Essentials of pro-people policing

The Daily Star  November 24, 2020

On November 20, the editor of The Daily Star Mahfuz Anam, in a column in this daily, urged for the transformation of the Bangladesh Police into a pro-people outfit. He wrote—”The police, as they are presently used, are not enforcers of law but rather implementers of the politics of the day, including and especially its vengeful aspects… Are we never going to have a neutral and professional force fully committed to the people, whose taxes pay for their service?”

The above observations are indeed strong words that should demand the attention of all stakeholders committed to ensuring good governance which, we have been told time and again, is the cornerstone of balanced development. Experts opine that pro-people policing or professional policing has a pivotal role in ensuring the rule of law, which in turn makes development durable. Simple common sense and everyday experience tells us what does not constitute pro-people policing. Howsoever strongly we may revile the police outfit for its failings, we cannot live in a police-free society. It is, therefore, necessary to gain an understanding of the essentials of pro-people policing and the related best practices befitting a democratic polity.

In our parlance, references are too often made to the English police, which to many is the epitome of people-friendly modern policing. Therefore, it is relevant to understand the philosophy of English policing, notwithstanding the dissimilarities of the two cultures.

The norms of English policing are, broadly speaking, that the police force should be a body of citizens in uniform, exercising their right to make arrests but so far as possible non-military in appearance, local in their origins, and accountable for their actions. The assumption is that the majority of citizens would obey the majority of laws for the majority of the time, and that the police would be operating as far as possible by consent and not by force.

The above mentioned consent was bestowed on the English police by the formal democratic process that led to their creation, and more importantly, by the renewable and continual consent that they gain by performing their duties. The philosophy of English policing was clearly formulated in the following comment of Sir Robert Mark, Commissioner of London Metropolitan Police in 1970: “The police are not servants of a government at any level. We do not act at the behest of a Minister or any political party, not even the party in government. We act on behalf of the people as a whole”.

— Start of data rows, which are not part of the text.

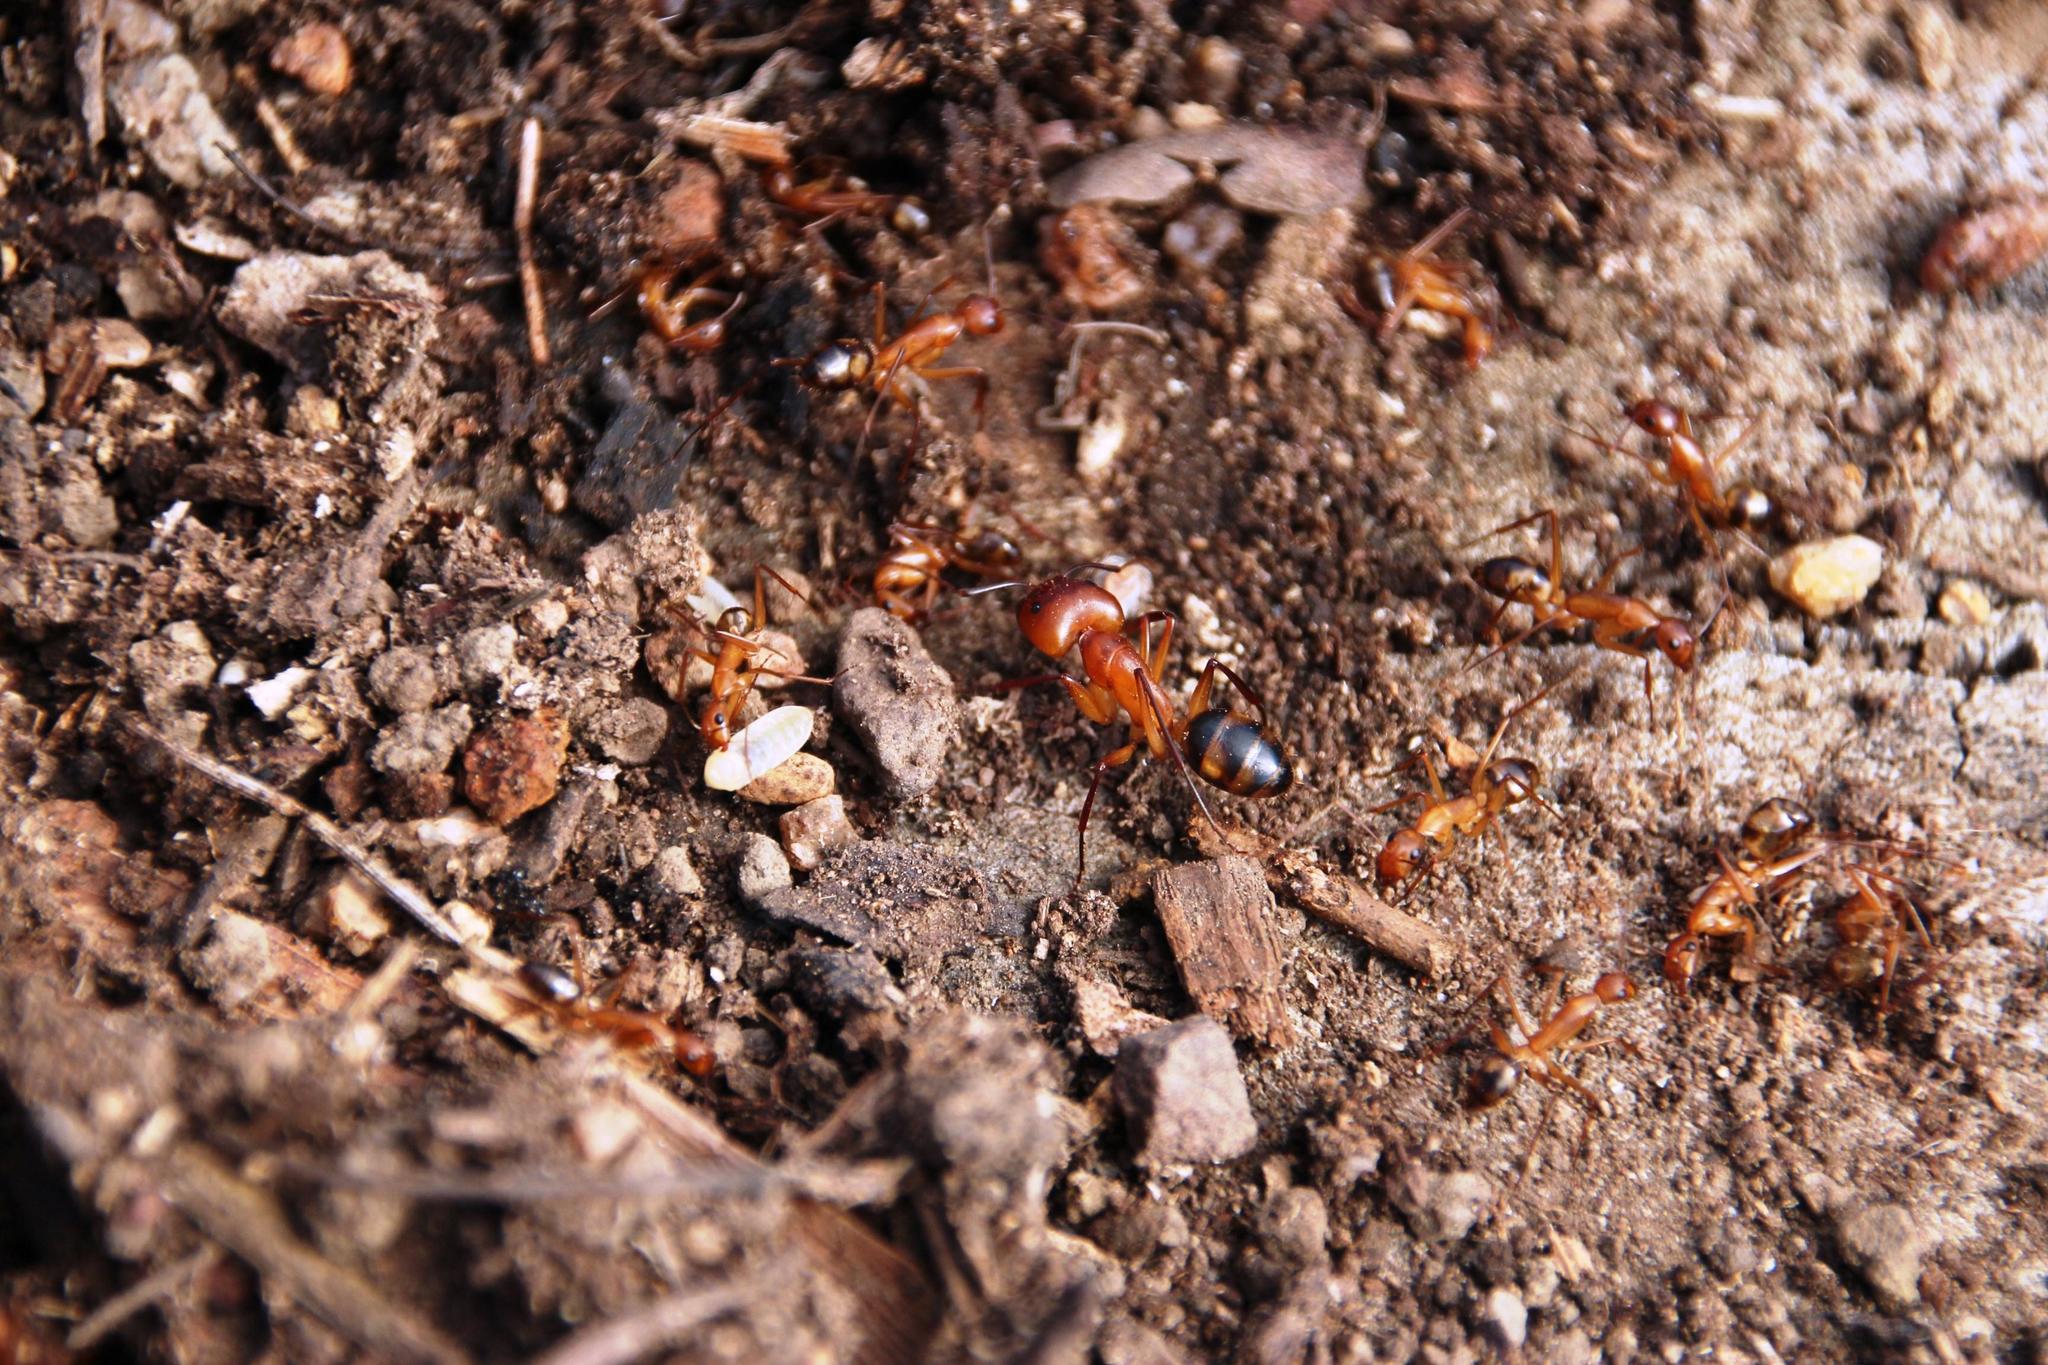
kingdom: Animalia
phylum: Arthropoda
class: Insecta
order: Hymenoptera
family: Formicidae
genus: Camponotus
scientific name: Camponotus maculatus
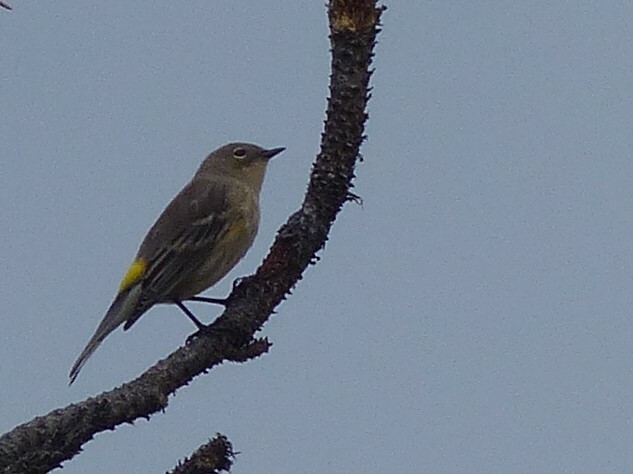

Subramanian is also of the opinion that “The blanket power of superintendence vested in the government, by the Police Act 1861, is not appropriate in a democracy. Further, the role of intelligence agencies was not redefined to protect the fundamental right to freedoms of association, expression and movement. The police in India still keep a watch on all political activities without discrimination and exclude only the ruling party of the day, which gives them authoritarian powers antithetical to the democratic spirit”. The Bangladesh Police also operates under the same 1861 law.

The historical, legislative and administrative realities characterising the policing styles of the two different countries perhaps highlight the complex task in establishing a pro-people policing outfit. It would indeed be a long wait before we can achieve the desired goal but that cannot be a damper, for obvious reasons, of our democratic aspirations.

What is necessary to make the police public-friendly is the central issue of any police reform effort. Thus, police reform should be more than just a face-lift; it requires in-depth examination of the police organisation, its mandate, and its functional dynamics. It also underpins the need to put in place effective structures, both to oversee police performance and to ensure realisation of the organisational mission. The reform process has to touch all ranks and has to be all-inclusive, calling for commitment and a sense of purpose from the political executive, since what is involved is basically a redetermination of the whole governance paradigm.

As no police force can hope to perform its functions efficiently and effectively without enjoying a high degree of support for the integrity of its operations, it is crucial to bring the police under a system of accountability that enjoys public confidence. Once the police are enjoined upon to perform a just and constructive role in the community, their work ethics would start undergoing a radical change. Being subject to law, they would strive to uphold and promote the cause of public interest and a zealous safeguarding of democratic norms based on rule of law, and due process would be their motto.

The police organisation of tomorrow will have to evolve a shared vision and understanding of a common mission, which will increasingly be focused on meeting community expectations. “Putting the people first” would certainly improve the confidence of the public, and an overt commitment to enhancing the standards of both public safety and police accountability will require the police leadership to lead and manage, not simply “run” the force, to get results consistent with their mission.

Historically, policing in South Asia has been, by and large, a one sided affair; with communities having little or no say in local policing plans and strategies that affect them the most. The idea that police are people and people are police has not taken root in the region. Understandably, the Police Act 1861 was silent on the issue of community consultation. Rather, it focused on the responsibility of the community to ensure order and should any member step out of line, the whole community would face vicarious punishment. What is needed is to make improving the quality of law enforcement a permanent and integral part of the national agenda, regardless of which party is in power.

 

Muhammad Nurul Huda is a former IGP of Bangladesh.